Saraybosna’da yaşayan Büyük’ün bu dosya için yaptığımız söyleşide dile getirdiği en ilginç yorumlardan biri, “Türkiye’nin Bosna ve Balkan siyasetine bakacak olursak bir anlamda Erdoğan’ın siyasal İslamcı dış politika açıklamalarında Bosna ve Balkan Müslümanları bir laboratuvara, uygulama alanına dönüştü” oldu:
“Baktığınız zaman Türkiye’nin bütün bu yumuşak güç kurumları; Anadolu Ajansı olsun, Yunus Emre olsun, TİKA olsun, Kızılay olsun, TRT olsun birçok kurum Saraybosna merkezli. İlk önce Saraybosna’da şubelerini açtılar, ilk değilse de en etkili faaliyet gösterdikleri yerlerden biri Bosna Hersek ve Erdoğan sürekli olarak Bosna’yı ve Boşnakları bir iç siyaset malzemesi olarak da kullandı”
“Aliya, Bosna’yı Erdoğan’a emanet bıraktı” söylemlerine de değinen Büyük, “Erdoğan bunu her zaman iç siyasette de kullandı. Aliya emanet bırakmış mıdır Erdoğan'a bu aslında tartışmalı. Böyle bir açıklama olduğunu kabul edenler de var, etmeyenler de var… “ dedi.
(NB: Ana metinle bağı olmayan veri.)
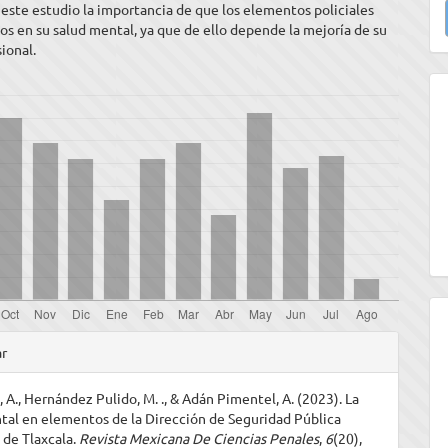
este estudio la importancia de que los elementos policiales
u
os en su salud mental, ya que de ello depende la mejoría de su
sional.
a
les
ar
 A., Hernández Pulido, M. ., & Adán Pimentel, A. (2023). La
ulo
tal en elementos de la Dirección de Seguridad Pública
 de Tlaxcala.
Revista Mexicana De Ciencias Penales
,
6
(20),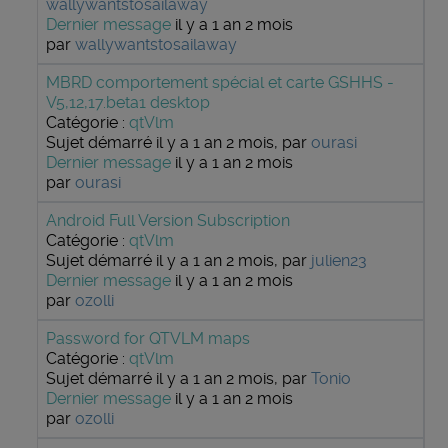
wallywantstosailaway
Dernier message
il y a 1 an 2 mois
par
wallywantstosailaway
MBRD comportement spécial et carte GSHHS -
V5,12,17.beta1 desktop
Catégorie :
qtVlm
Sujet démarré il y a 1 an 2 mois, par
ourasi
Dernier message
il y a 1 an 2 mois
par
ourasi
Android Full Version Subscription
Catégorie :
qtVlm
Sujet démarré il y a 1 an 2 mois, par
julien23
Dernier message
il y a 1 an 2 mois
par
ozolli
Password for QTVLM maps
Catégorie :
qtVlm
Sujet démarré il y a 1 an 2 mois, par
Tonio
Dernier message
il y a 1 an 2 mois
par
ozolli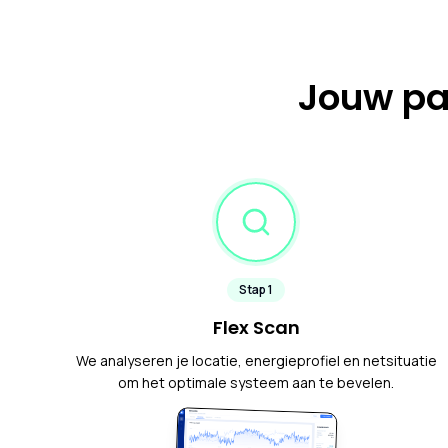
Jouw pa
Stap
1
Flex Scan
We analyseren je locatie, energieprofiel en netsituatie
om het optimale systeem aan te bevelen.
Türkiye’nin Bosna için bir ‘abi’ rolü oynadığını konuştuk. Peki Erdoğan Sırpları nasıl masaya oturmaya ikna edebiliyor? Büyük şu cevabı verdi:
“Türkiye’nin güncel Balkan siyasetine bakarsak, diğer bölgelerde olan siyaseti gibi ve genel anlamda Türk iç politikası, dış politikasında olduğu gibi tek karar alıcı Erdoğan. Erdoğan’ın tercihleri, aldığı kararlar üzerinden Türkiye-Balkan ilişkileri yürüyor. Baktığınızda Erdoğan her zaman ülkelerin liderleriyle ilişkilerini yürütüyor. Nasıl ki ABD-Türkiye ilişkilerinde Erdoğan-Trump baş başa görüşmelerinde meseleler çözülüyorduysa, Erdoğan ve Trump önemli figürlerdiyse, aynı şekilde Balkan ilişkilerinde de böyle.
Türkiye’nin politikalarının çok uzun soluklu olmaktansa, stratejik olmaktansa daha çok tepkisel, kısa süreli ve lider odaklı olduğunu görüyoruz. Sırbistan’da Aleksandar Vučić ile Erdoğan’ın arası çok iyi. Sırbistan ile olan ticaret ve siyasi bağlar son yıllarda çok fazla yükseldi. Buna paralel olarak Bosna Hersek'teki Sırp lider ile de Erdoğan’ın arası iyi. Boşnaklar ile arası iyi olmasına rağmen Sırplarla arasını iyi tutabildi Erdoğan. Boşnaklar eleştiriyor bunu aslında, ama günün sonunda baktığımızda Türkiye’nin Sırplar ile de arasının iyi olması masaya oturduğumuzda bizim işimize gelir diyor Boşnak liderler.”